The GBP to EUR exchange rate dropped last week as the pair failed to hold onto the new yearly highs. We said in last week’s review for the week that the pair, “may have seen an important high this week” and that was the case. The UK economy’s GDP that missed the BoE expectations also saw a lower inflation number this week and traders have taken profits on the pound. The GBP to EUR was trading around the 1.1670 level heading into the weekend.
Rate Expectations Cool, Virus Expectations Rise for GBP
The pound versus the euro rate has met another perfect storm at the 1.1800 level this month with profit-taking setting in. Despite a strong GDP number, the 4.84% figure was 0.2% less than the Bank of England’s forecast in their most recent rate meeting.
Traders also saw a UK inflation rate that dipped to the bank’s 2% target after recent surges and that has taken hopes for an early tightening of policy off the table. The UK saw a stronger employment number on Tuesday, but traders decided to focus on rates and fears of rising virus cases in the UK as Thursday logged over 36,000 cases and 100 fatalities linked to the virus.

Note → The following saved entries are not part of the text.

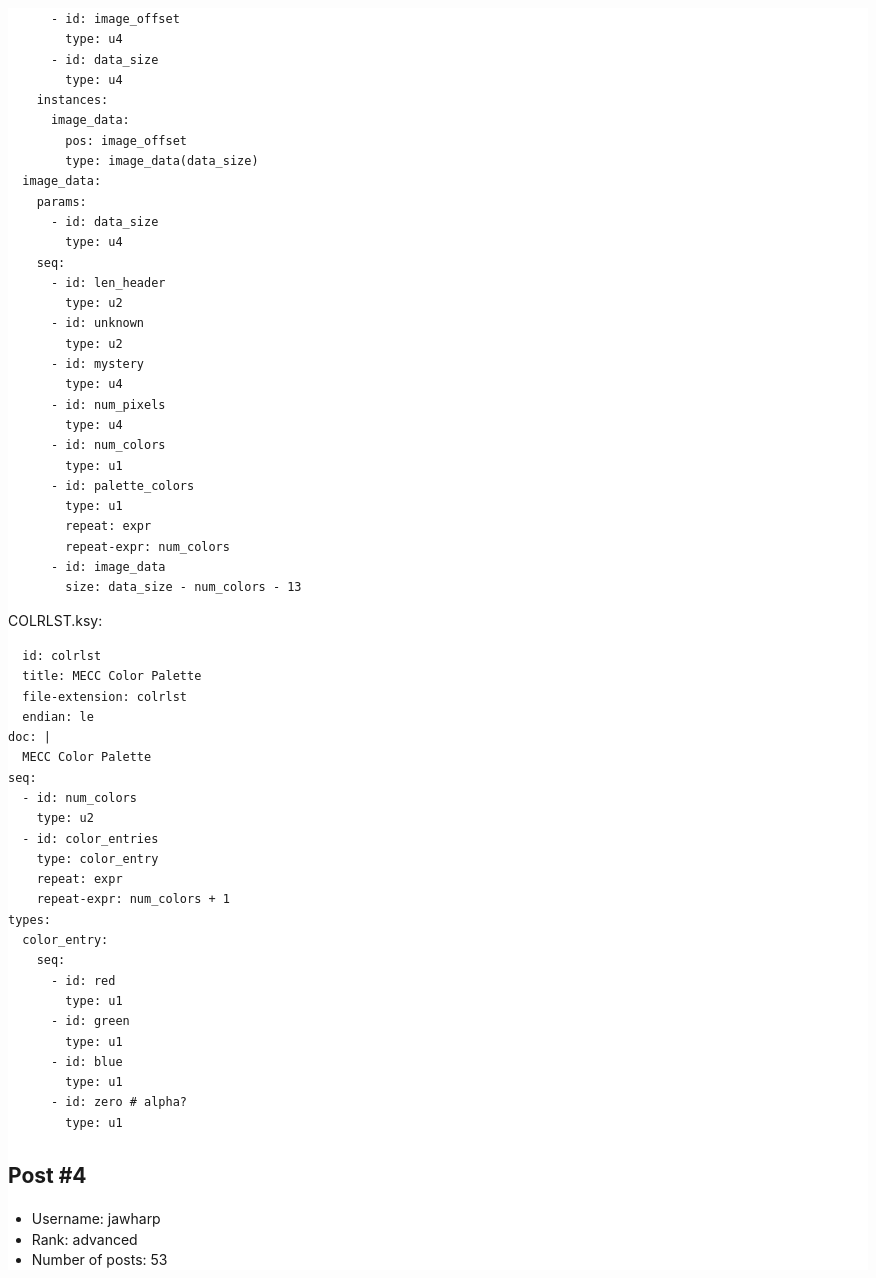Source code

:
 ```
      - id: image_offset
        type: u4
      - id: data_size
        type: u4
    instances:
      image_data:
        pos: image_offset
        type: image_data(data_size)
  image_data:
    params:
      - id: data_size
        type: u4
    seq:
      - id: len_header
        type: u2
      - id: unknown
        type: u2
      - id: mystery
        type: u4
      - id: num_pixels
        type: u4
      - id: num_colors
        type: u1
      - id: palette_colors
        type: u1
        repeat: expr
        repeat-expr: num_colors
      - id: image_data
        size: data_size - num_colors - 13
```

COLRLST.ksy:

```
  id: colrlst
  title: MECC Color Palette
  file-extension: colrlst
  endian: le
doc: |
  MECC Color Palette
seq:
  - id: num_colors
    type: u2
  - id: color_entries
    type: color_entry
    repeat: expr
    repeat-expr: num_colors + 1
types:
  color_entry:
    seq:
      - id: red
        type: u1
      - id: green
        type: u1
      - id: blue
        type: u1
      - id: zero # alpha?
        type: u1
```
## Post #4
- Username: jawharp
- Rank: advanced
- Number of posts: 53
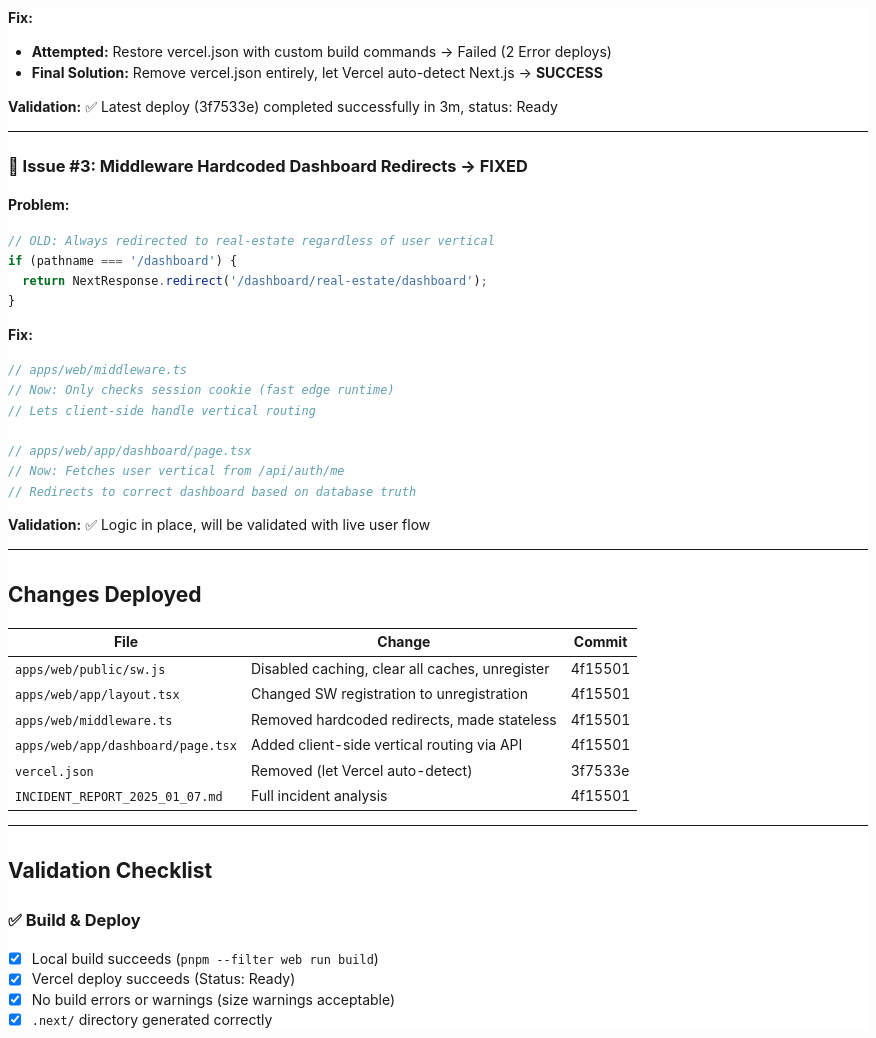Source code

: **Fix:**
- **Attempted:** Restore vercel.json with custom build commands → Failed (2 Error deploys)
- **Final Solution:** Remove vercel.json entirely, let Vercel auto-detect Next.js → **SUCCESS**

**Validation:** ✅ Latest deploy (3f7533e) completed successfully in 3m, status: Ready

---

### 🚨 Issue #3: Middleware Hardcoded Dashboard Redirects → **FIXED**

**Problem:**
```typescript
// OLD: Always redirected to real-estate regardless of user vertical
if (pathname === '/dashboard') {
  return NextResponse.redirect('/dashboard/real-estate/dashboard');
}
```

**Fix:**
```typescript
// apps/web/middleware.ts
// Now: Only checks session cookie (fast edge runtime)
// Lets client-side handle vertical routing

// apps/web/app/dashboard/page.tsx
// Now: Fetches user vertical from /api/auth/me
// Redirects to correct dashboard based on database truth
```

**Validation:** ✅ Logic in place, will be validated with live user flow

---

## Changes Deployed

| File | Change | Commit |
|------|--------|--------|
| `apps/web/public/sw.js` | Disabled caching, clear all caches, unregister | 4f15501 |
| `apps/web/app/layout.tsx` | Changed SW registration to unregistration | 4f15501 |
| `apps/web/middleware.ts` | Removed hardcoded redirects, made stateless | 4f15501 |
| `apps/web/app/dashboard/page.tsx` | Added client-side vertical routing via API | 4f15501 |
| `vercel.json` | Removed (let Vercel auto-detect) | 3f7533e |
| `INCIDENT_REPORT_2025_01_07.md` | Full incident analysis | 4f15501 |

---

## Validation Checklist

### ✅ Build & Deploy
- [x] Local build succeeds (`pnpm --filter web run build`)
- [x] Vercel deploy succeeds (Status: Ready)
- [x] No build errors or warnings (size warnings acceptable)
- [x] `.next/` directory generated correctly
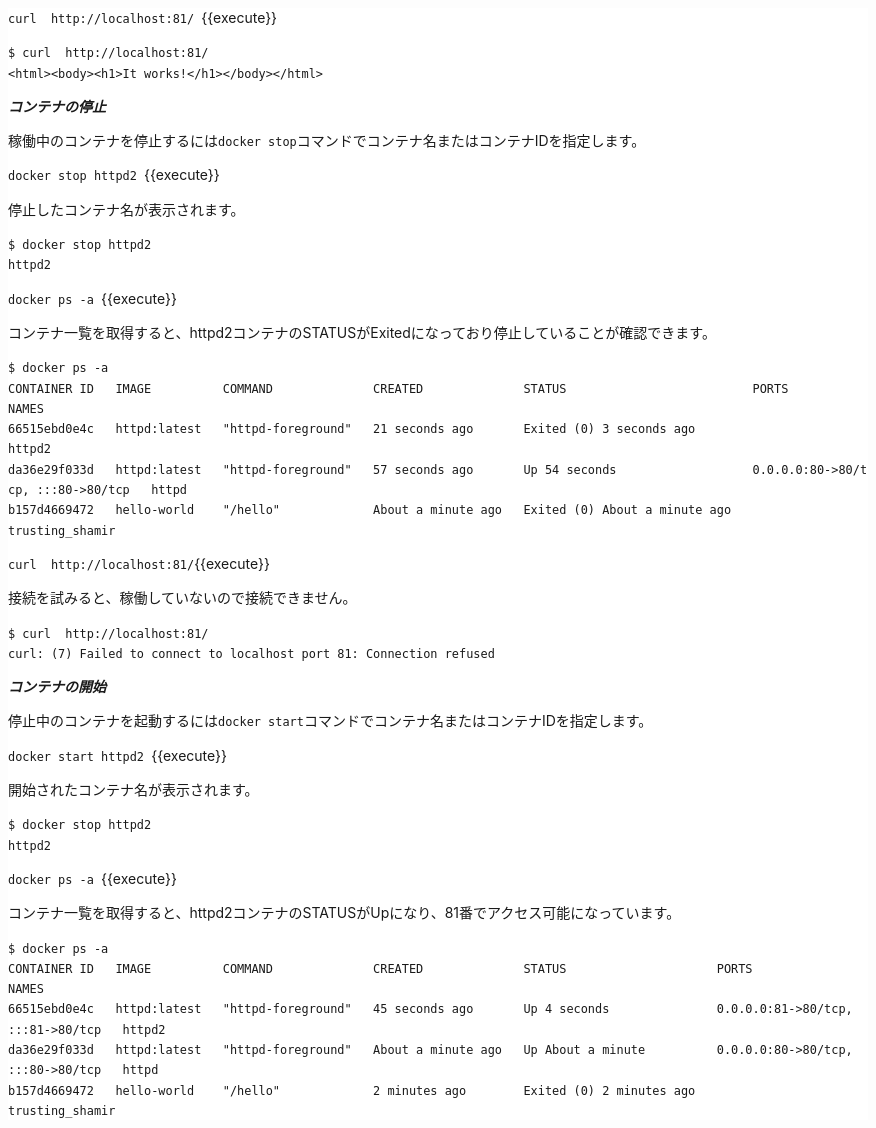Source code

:  `curl  http://localhost:81/ `{{execute}}
 
 ```text
$ curl  http://localhost:81/
<html><body><h1>It works!</h1></body></html>
 ```

***コンテナの停止***

稼働中のコンテナを停止するには`docker stop`コマンドでコンテナ名またはコンテナIDを指定します。
 
`docker stop httpd2 `{{execute}}

停止したコンテナ名が表示されます。

```text
$ docker stop httpd2
httpd2
```

`docker ps -a `{{execute}}
 
コンテナ一覧を取得すると、httpd2コンテナのSTATUSがExitedになっており停止していることが確認できます。

```text
$ docker ps -a
CONTAINER ID   IMAGE          COMMAND              CREATED              STATUS                          PORTS                               NAMES
66515ebd0e4c   httpd:latest   "httpd-foreground"   21 seconds ago       Exited (0) 3 seconds ago                                            httpd2
da36e29f033d   httpd:latest   "httpd-foreground"   57 seconds ago       Up 54 seconds                   0.0.0.0:80->80/tcp, :::80->80/tcp   httpd
b157d4669472   hello-world    "/hello"             About a minute ago   Exited (0) About a minute ago                                       trusting_shamir
 ```
 `curl  http://localhost:81/`{{execute}}
 
接続を試みると、稼働していないので接続できません。
 
 ```text
$ curl  http://localhost:81/
curl: (7) Failed to connect to localhost port 81: Connection refused
 ```

***コンテナの開始***

停止中のコンテナを起動するには`docker start`コマンドでコンテナ名またはコンテナIDを指定します。

`docker start httpd2 `{{execute}}

開始されたコンテナ名が表示されます。

```text
$ docker stop httpd2
httpd2
```

`docker ps -a `{{execute}}
 
コンテナ一覧を取得すると、httpd2コンテナのSTATUSがUpになり、81番でアクセス可能になっています。

```text
$ docker ps -a
CONTAINER ID   IMAGE          COMMAND              CREATED              STATUS                     PORTS                               NAMES
66515ebd0e4c   httpd:latest   "httpd-foreground"   45 seconds ago       Up 4 seconds               0.0.0.0:81->80/tcp, :::81->80/tcp   httpd2
da36e29f033d   httpd:latest   "httpd-foreground"   About a minute ago   Up About a minute          0.0.0.0:80->80/tcp, :::80->80/tcp   httpd
b157d4669472   hello-world    "/hello"             2 minutes ago        Exited (0) 2 minutes ago                                       trusting_shamir
 ```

This has led to government advisers making gloomy statements about the winter months and traders will be worried that they have the ear of the decision makers in Downing Street.
Euro Boosted by Employment Figures and GDP
The euro was boosted by a confirmation of the 2% GDP performance in the second quarter, with data also showing a boost in employment.
In a separate release the Eurostat statistics office said that employment had grown 0.5% in the April-June period compared to the previous quarter. The figures helped to provide some clarity on the strength of the European economy, and some will be hoping that the gap can be tightened for the pound versus the euro.
European Central Bank chief economist Philip Lane also gave an indication this week that Frankfurt is prepared to stomach higher inflation without raising interest rates.
In a blog post for the European Central Bank (ECB’s) website, Lane talked of the bank’s recent changes to its inflation target, where he said the ECB will only tighten policy by reducing stimulus or raising rates if there is strong evidence inflation will hit and stay at 2%
“Reaching the inflation target should be lasting and not just be the result of short-lived forces that lead to one-time increases in prices that are unlikely to lead to persistently higher year-over-year inflation,” he said.
The ECB is following other central banks by seeking to push the chances of rate hikes further out to 2023 as traders try to bring them forward into 2022.
The GBP to EUR rate is now likely to move lower and look for support, but another rise in virus cases is threatening to stall the recovery for now and that is causing a pullback.